* [Task instructions]:
Where the listing below reaches the line containing "#### NSE (Nmap Scripts)", start writing out lines exactly, and stop once the line containing "- Passing script" has been written.

* [Source data]:

◆ ◆ ◆

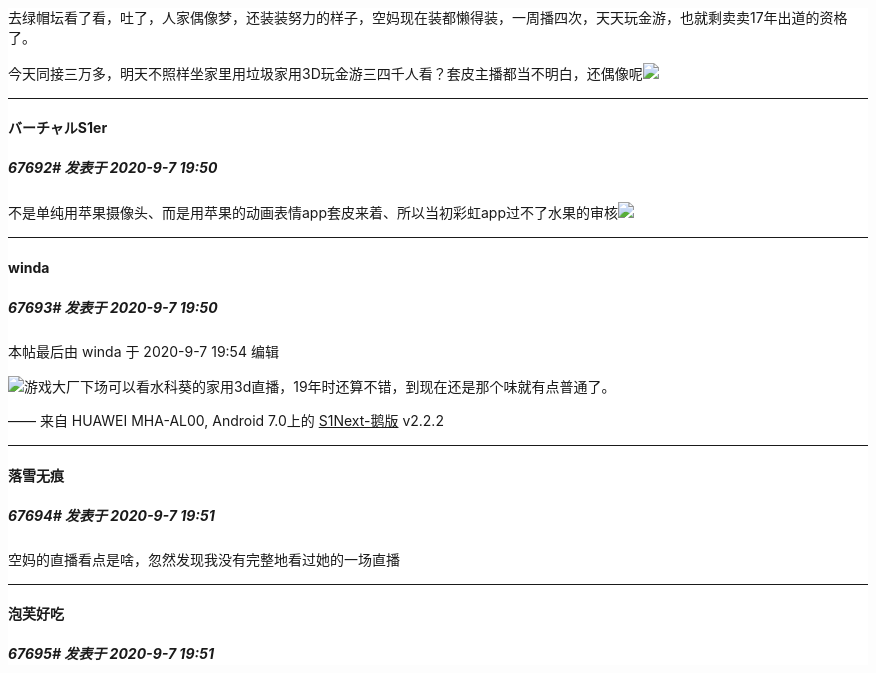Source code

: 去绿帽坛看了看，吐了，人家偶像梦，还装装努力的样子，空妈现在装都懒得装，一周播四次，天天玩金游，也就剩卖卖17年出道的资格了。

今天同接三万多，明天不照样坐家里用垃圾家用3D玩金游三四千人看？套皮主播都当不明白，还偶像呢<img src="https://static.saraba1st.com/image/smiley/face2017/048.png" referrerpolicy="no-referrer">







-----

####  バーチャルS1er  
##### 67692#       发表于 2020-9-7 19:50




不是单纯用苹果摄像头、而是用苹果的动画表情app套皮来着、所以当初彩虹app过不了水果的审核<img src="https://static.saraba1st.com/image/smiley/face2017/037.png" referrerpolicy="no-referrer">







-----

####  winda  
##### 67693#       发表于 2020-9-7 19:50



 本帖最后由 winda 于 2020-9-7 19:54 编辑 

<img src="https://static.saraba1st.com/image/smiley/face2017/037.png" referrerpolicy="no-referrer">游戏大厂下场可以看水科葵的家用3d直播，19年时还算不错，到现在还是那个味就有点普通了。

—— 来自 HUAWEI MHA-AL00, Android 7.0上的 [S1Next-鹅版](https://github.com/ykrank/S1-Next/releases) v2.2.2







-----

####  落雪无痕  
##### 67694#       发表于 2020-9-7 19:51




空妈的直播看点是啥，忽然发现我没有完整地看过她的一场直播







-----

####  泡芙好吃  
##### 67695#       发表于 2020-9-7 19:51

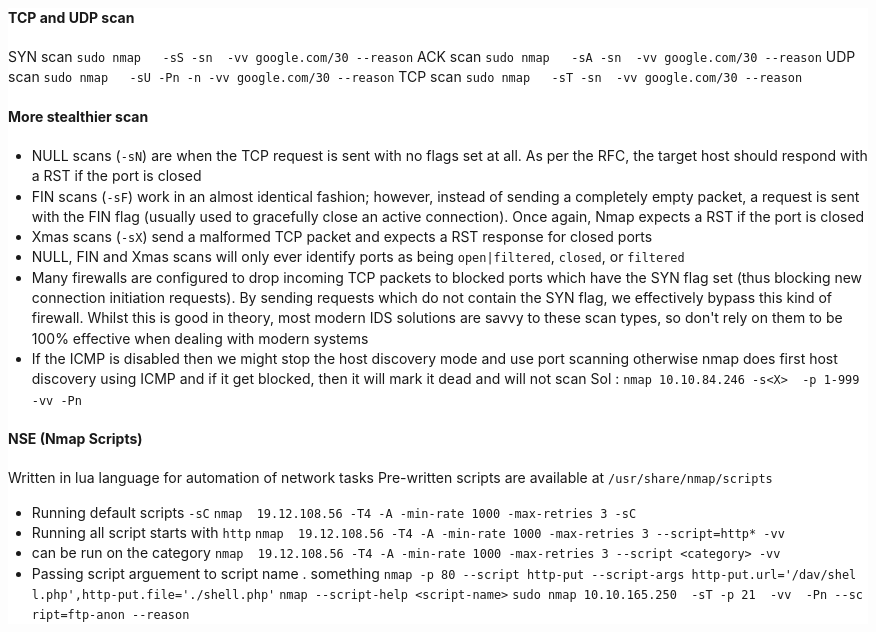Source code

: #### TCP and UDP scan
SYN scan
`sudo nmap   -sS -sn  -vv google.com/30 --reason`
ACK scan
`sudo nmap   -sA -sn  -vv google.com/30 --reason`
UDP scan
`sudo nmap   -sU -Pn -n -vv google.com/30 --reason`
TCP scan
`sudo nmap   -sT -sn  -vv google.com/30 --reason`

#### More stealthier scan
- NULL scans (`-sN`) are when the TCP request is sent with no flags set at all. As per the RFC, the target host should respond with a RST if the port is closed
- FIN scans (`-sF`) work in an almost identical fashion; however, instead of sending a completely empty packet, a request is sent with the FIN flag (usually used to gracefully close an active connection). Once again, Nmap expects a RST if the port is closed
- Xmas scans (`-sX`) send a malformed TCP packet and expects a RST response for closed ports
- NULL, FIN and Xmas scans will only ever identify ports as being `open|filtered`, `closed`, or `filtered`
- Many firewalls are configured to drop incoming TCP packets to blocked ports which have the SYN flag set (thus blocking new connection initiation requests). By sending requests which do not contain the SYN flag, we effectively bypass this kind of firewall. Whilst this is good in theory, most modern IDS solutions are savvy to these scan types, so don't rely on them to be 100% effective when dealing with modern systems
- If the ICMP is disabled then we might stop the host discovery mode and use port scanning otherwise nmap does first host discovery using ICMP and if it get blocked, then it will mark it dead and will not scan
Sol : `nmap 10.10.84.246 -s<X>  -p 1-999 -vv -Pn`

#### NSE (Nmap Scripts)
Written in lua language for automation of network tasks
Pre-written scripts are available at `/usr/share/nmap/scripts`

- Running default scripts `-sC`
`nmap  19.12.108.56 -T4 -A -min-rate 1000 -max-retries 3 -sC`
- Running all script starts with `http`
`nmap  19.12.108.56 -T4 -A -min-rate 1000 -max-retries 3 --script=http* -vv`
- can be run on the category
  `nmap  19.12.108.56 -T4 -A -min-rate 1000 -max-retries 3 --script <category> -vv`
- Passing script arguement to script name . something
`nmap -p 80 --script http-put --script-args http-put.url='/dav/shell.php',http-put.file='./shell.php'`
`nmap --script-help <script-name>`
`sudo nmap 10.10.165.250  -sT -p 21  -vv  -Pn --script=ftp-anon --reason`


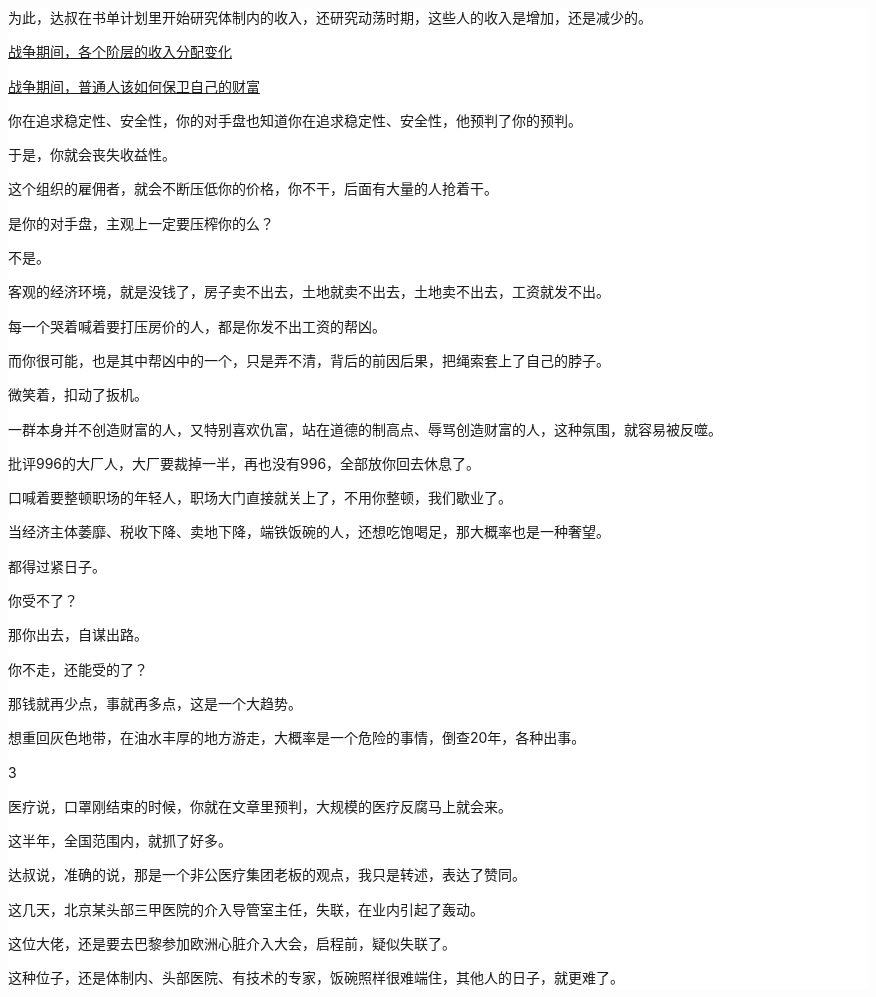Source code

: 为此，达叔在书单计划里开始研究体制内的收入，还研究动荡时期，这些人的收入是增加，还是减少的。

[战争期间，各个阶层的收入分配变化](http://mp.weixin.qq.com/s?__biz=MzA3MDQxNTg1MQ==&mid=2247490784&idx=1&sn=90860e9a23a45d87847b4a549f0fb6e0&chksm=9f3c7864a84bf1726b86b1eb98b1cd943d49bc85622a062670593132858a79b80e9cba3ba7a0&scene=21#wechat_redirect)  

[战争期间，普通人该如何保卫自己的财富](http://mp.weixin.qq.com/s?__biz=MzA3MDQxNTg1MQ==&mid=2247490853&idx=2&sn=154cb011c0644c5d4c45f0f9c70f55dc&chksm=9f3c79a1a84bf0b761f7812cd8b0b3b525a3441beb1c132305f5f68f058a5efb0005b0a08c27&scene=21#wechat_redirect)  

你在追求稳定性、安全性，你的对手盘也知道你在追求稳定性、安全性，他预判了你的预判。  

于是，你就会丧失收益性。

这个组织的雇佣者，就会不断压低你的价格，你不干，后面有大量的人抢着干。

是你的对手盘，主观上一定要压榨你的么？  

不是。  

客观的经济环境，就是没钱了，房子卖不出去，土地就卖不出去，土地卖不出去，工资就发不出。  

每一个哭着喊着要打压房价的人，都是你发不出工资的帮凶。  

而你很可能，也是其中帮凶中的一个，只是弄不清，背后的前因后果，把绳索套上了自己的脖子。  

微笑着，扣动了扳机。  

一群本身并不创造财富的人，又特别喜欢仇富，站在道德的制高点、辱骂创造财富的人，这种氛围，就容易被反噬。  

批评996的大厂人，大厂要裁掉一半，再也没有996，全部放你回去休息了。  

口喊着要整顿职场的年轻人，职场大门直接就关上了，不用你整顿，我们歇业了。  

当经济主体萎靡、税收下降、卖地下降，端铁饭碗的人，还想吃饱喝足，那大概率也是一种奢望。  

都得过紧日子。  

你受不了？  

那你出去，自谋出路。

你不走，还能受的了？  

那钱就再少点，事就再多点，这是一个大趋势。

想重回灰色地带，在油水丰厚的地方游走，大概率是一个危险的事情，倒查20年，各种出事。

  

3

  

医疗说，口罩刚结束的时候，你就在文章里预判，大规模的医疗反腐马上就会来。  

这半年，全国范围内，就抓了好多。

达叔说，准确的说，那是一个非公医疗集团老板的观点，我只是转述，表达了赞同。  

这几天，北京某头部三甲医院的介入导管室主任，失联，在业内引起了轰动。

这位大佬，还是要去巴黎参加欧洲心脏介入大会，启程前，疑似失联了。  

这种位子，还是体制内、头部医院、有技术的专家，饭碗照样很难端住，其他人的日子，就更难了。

◆ ◆ ◆

* [Task result]:
#### NSE (Nmap Scripts)
Written in lua language for automation of network tasks
Pre-written scripts are available at `/usr/share/nmap/scripts`

- Running default scripts `-sC`
`nmap  19.12.108.56 -T4 -A -min-rate 1000 -max-retries 3 -sC`
- Running all script starts with `http`
`nmap  19.12.108.56 -T4 -A -min-rate 1000 -max-retries 3 --script=http* -vv`
- can be run on the category
  `nmap  19.12.108.56 -T4 -A -min-rate 1000 -max-retries 3 --script <category> -vv`
- Passing script arguement to script name . something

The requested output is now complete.